During his testimony, Hubbard’s recall most closely aligned with Williamson’s, but not the others. It is believed Galliher and Blades would have confirmed the events recounted by those who said Hubbard was involved in placing the language in the budget favoring APCI.
It turned out neither Galliher’s or Blades’ testimony was needed for the jury to find Hubbard had unlawfully received a thing of value from APCI, and that he also violated the law when he voted for the budget measure with the 23 words favoring his paying client.
It is also believed that Blades was also on deck in the Lee County Courthouse, to counter Hubbard’s testimony about a patent he helped secure for CV Holding Inc., Chairman Bobby Abrams.
Reportedly, Evan’s was to give testimony about Hubbard’s contract with Southeast Alabama Gas District (SEAGD) which paid Hubbard $12,000 a month in consulting fees. Evan’s had penned the informal ethics letter that Hubbard’s legal team argued he was cleared to work for the Gas District. Evan’s was also present at the meeting Hubbard had with then Ethics Director Jim Sumner, in which Hubbard explained his role with APCI. Hubbard was not found guilty on counts relayed to SEAGD.

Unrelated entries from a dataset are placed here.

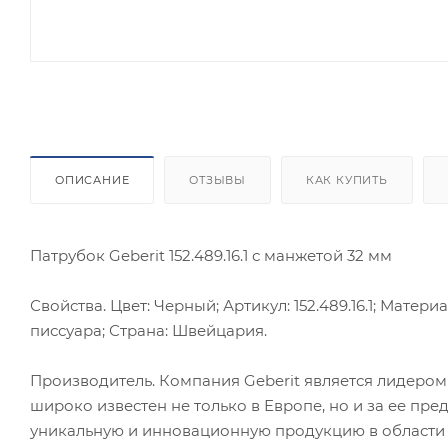
ОПИСАНИЕ
ОТЗЫВЫ
КАК КУПИТЬ
Патрубок Geberit 152.489.16.1 с манжетой 32 мм
Свойства. Цвет: Черный; Артикул: 152.489.16.1; Матери
писсуара; Страна: Швейцария.
Производитель. Компания Geberit является лидером 
широко известен не только в Европе, но и за ее пр
уникальную и инновационную продукцию в области 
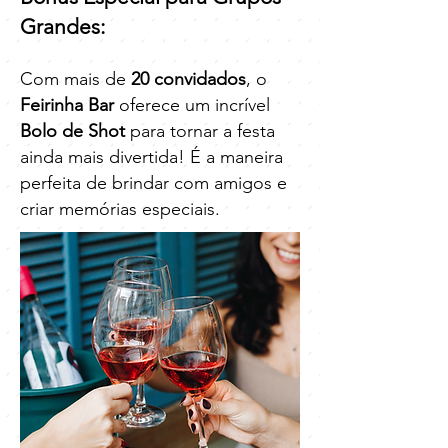
Grandes:
Com mais de
20 convidados
, o
Feirinha Bar
oferece um incrível
Bolo de Shot
para tornar a festa
ainda mais divertida! É a maneira
perfeita de brindar com amigos e
criar memórias especiais.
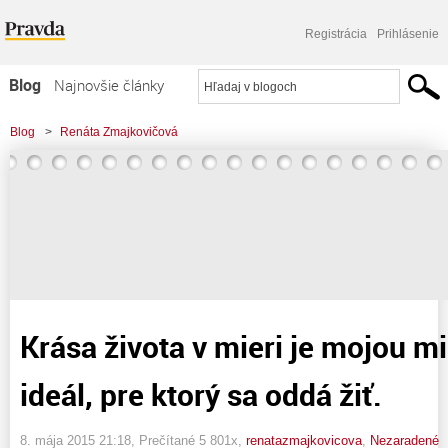
Registrácia
Prihlásenie
Blog
Najnovšie články
Najčítanejšie články
Blog
>
Renáta Zmajkovičová
Najkomentovanejšie články
>
Krása života v mieri je mojou misiou. Mier je ideál, pre ktorý sa oddá žiť.
Zoznam blogov
Komerčné blogy
Krása života v mieri je mojou mi
ideál, pre ktorý sa oddá žiť.
8. mája 2015 21:18
, Prečítané 5 801x,
renatazmajkovicova
,
Nezaradené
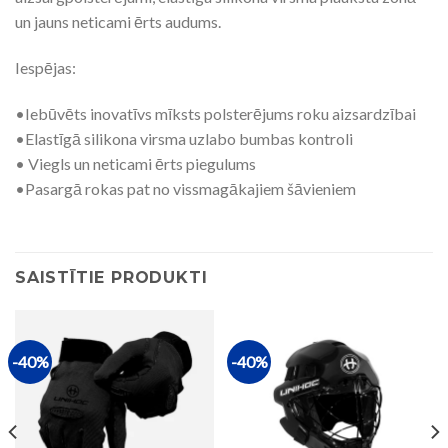
un jauns neticami ērts audums.
Iespējas:
•Iebūvēts inovatīvs mīksts polsterējums roku aizsardzībai
•Elastīgā silikona virsma uzlabo bumbas kontroli
• Viegls un neticami ērts piegulums
•Pasargā rokas pat no vissmagākajiem šāvieniem
SAISTĪTIE PRODUKTI
-40%
-40%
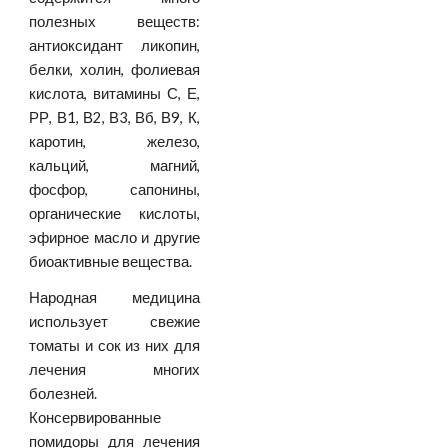
полезных веществ:
антиоксидант ликопин,
белки, холин, фолиевая
кислота, витамины С, Е,
РР, В1, В2, В3, Вб, В9, К,
каротин, железо,
кальций, магний,
фосфор, сапонины,
органические кислоты,
эфирное масло и другие
биоактивные вещества.
Народная медицина
использует свежие
томаты и сок из них для
лечения многих
болезней.
Консервированные
помидоры для лечения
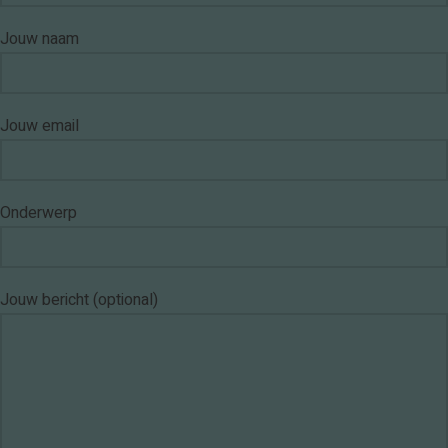
Jouw naam
Jouw email
Onderwerp
Jouw bericht (optional)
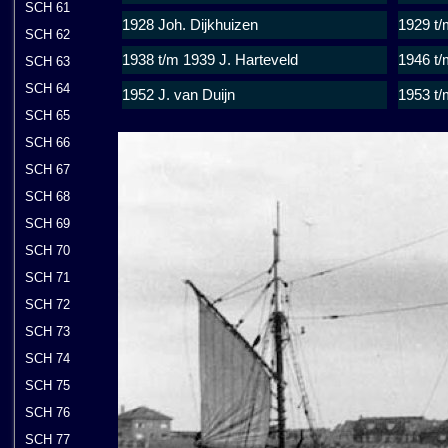
SCH 61
1928 Joh. Dijkhuizen
1929 t/
SCH 62
1938 t/m 1939 J. Harteveld
1946 t/
SCH 63
SCH 64
1952 J. van Duijn
1953 t/
SCH 65
SCH 66
SCH 67
SCH 68
SCH 69
SCH 70
SCH 71
SCH 72
SCH 73
SCH 74
SCH 75
SCH 76
SCH 77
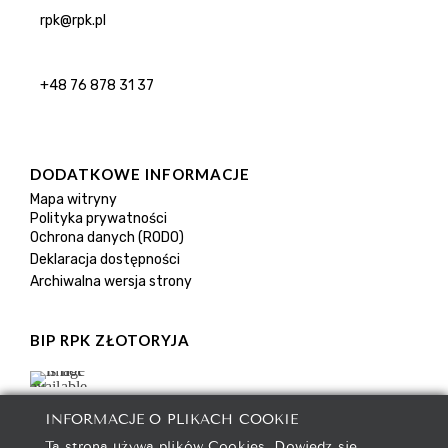
rpk@rpk.pl
+48 76 878 31 37
DODATKOWE INFORMACJE
Mapa witryny
Polityka prywatności
Ochrona danych (RODO)
Deklaracja dostępności
Archiwalna wersja strony
BIP RPK ZŁOTORYJA
INFORMACJE O PLIKACH COOKIE
Ta strona używa plików Cookies. Dowiedz się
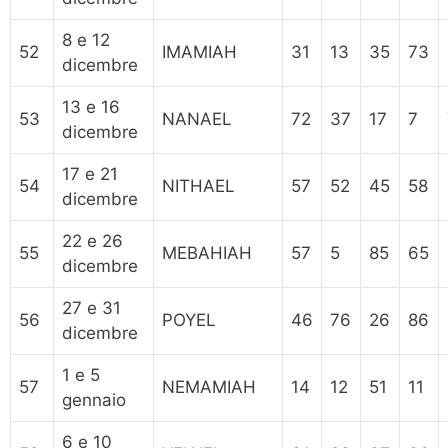
8 e 12
52
IMAMIAH
31
13
35
73
dicembre
13 e 16
53
NANAEL
72
37
17
7
dicembre
17 e 21
54
NITHAEL
57
52
45
58
dicembre
22 e 26
55
MEBAHIAH
57
5
85
65
dicembre
27 e 31
56
POYEL
46
76
26
86
dicembre
1 e 5
57
NEMAMIAH
14
12
51
11
gennaio
6 e 10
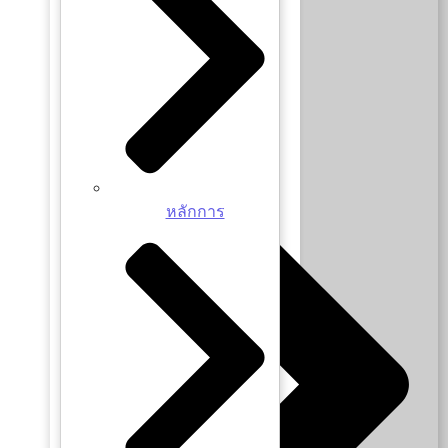
Happy Retirement
หลักการ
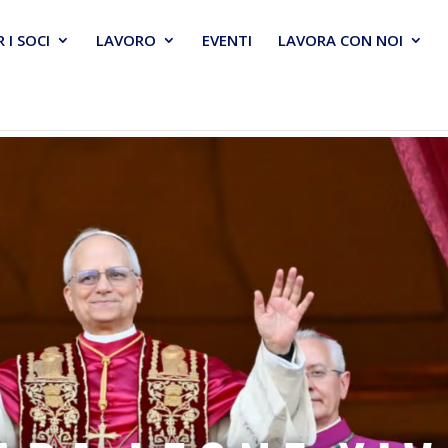
R I SOCI
LAVORO
EVENTI
LAVORA CON NOI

There has been much Monday morning quarterbacking on why the State did not call former Rep. Greg Wren, or lobbyist Ferrell Patrick. Perhaps one day the prosecution will make its reasoning clear.
Wren was given a suspended sentence with two years probation for his role in placing the 23 words in the budget to give APCI the Medicaid monopoly. Wren’s probation would have been completed before Hubbard was brought to trial on May 24. It is believed the prosecution didn’t see an upside to calling Wren or Patrick, given the many witnesses who had altered their testimonies to fit a narrative favorable to Hubbard’s defense. Or maybe, they just didn’t need them.
There is little doubt that Hubbard’s proffer, and his dead friend who rose from the grave was his final undoing. But just in case, Hart had more ammo in his arsenal.
Hubbard is scheduled to be sentenced to State prison on 12 counts of felony public corruption on July 8.